“Salisbury lies behind that big brown hill,” said Judy, “about an hour’s drive from here.” She was perched with a certain daintiness upon Dirk Mackenzie’s water fykie, sipping a cup of coffee, her back crêpe draperies spread round her on the scrubby grass. Mrs Shand and I, very sunburnt, wearing print bonnets and our oldest skirts, sat of the ground sharing a striped kaffir blanket with several dozen small brown ants, who were busy collecting the crumbs left from breakfast and hurrying off with them to a neighbouring ant-heap. The ox waggon in which we had taken a fortnight to travel from Fort George was loaded so high with packing cases and Mrs Shand’s furniture that it cast quite a large patch of shade, in which we sat as in some cool black pool while the rest of the world, including the dashing Cape cart in which Judy had just arrived, sweltered in blinding sunshine.

Dirk Mackenzie our transport driver, a big, bearded, Natal man, stood smoking in his shirt sleeves talking to Mr Courtfield, the man who lad driven Judy out, and Maurice Stair in riding-kit with his legs twisted, holding his elbow in one hand and a cigarette in the other, stared reflectively at a group of kaffir boys who at a little distance off were squatting round their three-legged pot of mealie-meal pap.

I looked from them to the big brown hill that hid Salisbury, the road of red-brown dust that led there, the dazzling blue of the morning sky, and back again to the chic and pretty widow sitting upon the fykie with her crêpe skirts spread so daintily about her.

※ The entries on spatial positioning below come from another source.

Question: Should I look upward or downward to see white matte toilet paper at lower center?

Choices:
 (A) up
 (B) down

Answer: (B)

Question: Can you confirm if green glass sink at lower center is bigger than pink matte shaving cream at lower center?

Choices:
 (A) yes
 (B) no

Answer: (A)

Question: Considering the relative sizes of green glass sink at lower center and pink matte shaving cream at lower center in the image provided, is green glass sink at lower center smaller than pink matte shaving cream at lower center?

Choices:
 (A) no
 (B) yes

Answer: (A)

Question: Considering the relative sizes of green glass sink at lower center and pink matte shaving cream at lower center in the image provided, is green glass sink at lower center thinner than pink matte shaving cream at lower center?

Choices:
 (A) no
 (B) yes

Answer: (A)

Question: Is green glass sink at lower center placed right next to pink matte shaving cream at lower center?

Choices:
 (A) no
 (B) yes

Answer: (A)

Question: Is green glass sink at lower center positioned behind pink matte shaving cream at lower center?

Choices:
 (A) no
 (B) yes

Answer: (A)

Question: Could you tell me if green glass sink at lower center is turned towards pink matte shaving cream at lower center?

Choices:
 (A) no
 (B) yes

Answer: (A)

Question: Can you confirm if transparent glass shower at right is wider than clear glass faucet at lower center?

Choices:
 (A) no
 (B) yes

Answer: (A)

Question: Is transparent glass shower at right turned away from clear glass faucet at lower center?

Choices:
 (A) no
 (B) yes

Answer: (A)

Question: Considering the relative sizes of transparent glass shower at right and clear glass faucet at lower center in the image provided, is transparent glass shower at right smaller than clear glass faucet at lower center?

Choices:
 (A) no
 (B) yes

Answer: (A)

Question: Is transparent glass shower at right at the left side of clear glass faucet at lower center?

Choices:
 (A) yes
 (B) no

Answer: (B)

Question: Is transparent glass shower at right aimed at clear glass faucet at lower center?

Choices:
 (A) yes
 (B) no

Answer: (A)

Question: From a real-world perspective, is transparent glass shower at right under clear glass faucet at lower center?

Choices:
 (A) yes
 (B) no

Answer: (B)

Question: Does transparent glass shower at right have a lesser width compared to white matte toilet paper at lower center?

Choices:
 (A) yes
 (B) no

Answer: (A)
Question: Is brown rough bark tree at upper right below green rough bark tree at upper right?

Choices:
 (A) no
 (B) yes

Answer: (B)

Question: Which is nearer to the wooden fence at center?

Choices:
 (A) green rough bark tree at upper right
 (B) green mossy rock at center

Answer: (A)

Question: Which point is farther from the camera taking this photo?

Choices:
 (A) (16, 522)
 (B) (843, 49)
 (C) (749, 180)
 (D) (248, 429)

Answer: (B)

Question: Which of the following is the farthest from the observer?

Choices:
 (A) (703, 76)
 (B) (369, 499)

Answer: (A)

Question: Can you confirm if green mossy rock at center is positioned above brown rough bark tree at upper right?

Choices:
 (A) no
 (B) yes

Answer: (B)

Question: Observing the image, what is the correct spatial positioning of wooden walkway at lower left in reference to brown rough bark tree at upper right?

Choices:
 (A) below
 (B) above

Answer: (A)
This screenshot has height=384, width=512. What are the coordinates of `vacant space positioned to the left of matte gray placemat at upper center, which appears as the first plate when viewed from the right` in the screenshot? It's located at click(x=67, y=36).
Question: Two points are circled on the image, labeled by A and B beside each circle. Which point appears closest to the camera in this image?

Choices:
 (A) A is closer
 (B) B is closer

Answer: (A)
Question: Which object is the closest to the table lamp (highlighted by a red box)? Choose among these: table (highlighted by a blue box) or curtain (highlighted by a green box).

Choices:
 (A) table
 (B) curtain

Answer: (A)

Her grey eyes were sparkling, there was pink in her cheeks, and poudre de riz upon her nose; her blond hair, charmingly arranged, shone softly, and a tiny fair curl lay in the centre of her forehead just under the white crêpe peak of her little widow’s bonnet. Quite the most fascinating widow I had ever seen! I had thought of her all the way up as the languid, passé little woman who left me at Fort George, and had longed to reach her and comfort her as best I might. But any one appearing less in need of comfort than this fresh, smart lady it would be hard to find. She looked as if she had stepped straight out of Jays’s. All her languor and weariness of life had disappeared. She seemed to have gone back to the days of her youth before she married Dick. There was the same pretty, appealing look in her eyes, the same clinging, helpless manner, mingled now with an alluring little air of sadness. As for the small white hand that held her coffee cup, nothing could have been daintier, more eager and alive looking. Certainly a very different Judy to the one I had last seen in Fort George! I suppose I ought to have been glad, but I was not. My heart, with astounding contrariety, yearned after the other little languid, untidy, almost unkempt Judy, as one longs in sorrow for the old scenes and surroundings of happier, dearer days.

“Our cart has had a smash-up, but Mr Courtfield lent me his to come and fetch you, Deirdre,” she was saying, “and would insist on driving me himself. Wasn’t it sweet of him? I find that men are so extraordinarily kind to me in my trouble.” Her sad little air deepened, and my heart stirred to her for the first time. Perhaps after all under that elegant crêpe frock she was just a lonely little miserable creature!

“Of course they would be,” I said. “Any one would be kind to you, Judy; and all men loved Dick.”

“Every one in this country is kind, don’t you think?” ventured Mrs Shand.

“Oh, every one? I’m sure I couldn’t say,” said Judy, and looked away over Mrs Shand’s head in a way that made that little woman realise that after all she was only a mere Fort George frump; a faint red colour stole into her sunburnt face.

“Will you get ready, Deirdre?” continued my sister-in-law. “We ought not to keep Mr Courtfield’s horses waiting in the sun.”

“I don’t think I care to leave Mrs Shand alone, Judy. I would rather stay and come in with the waggon to-night. Couldn’t I do that?”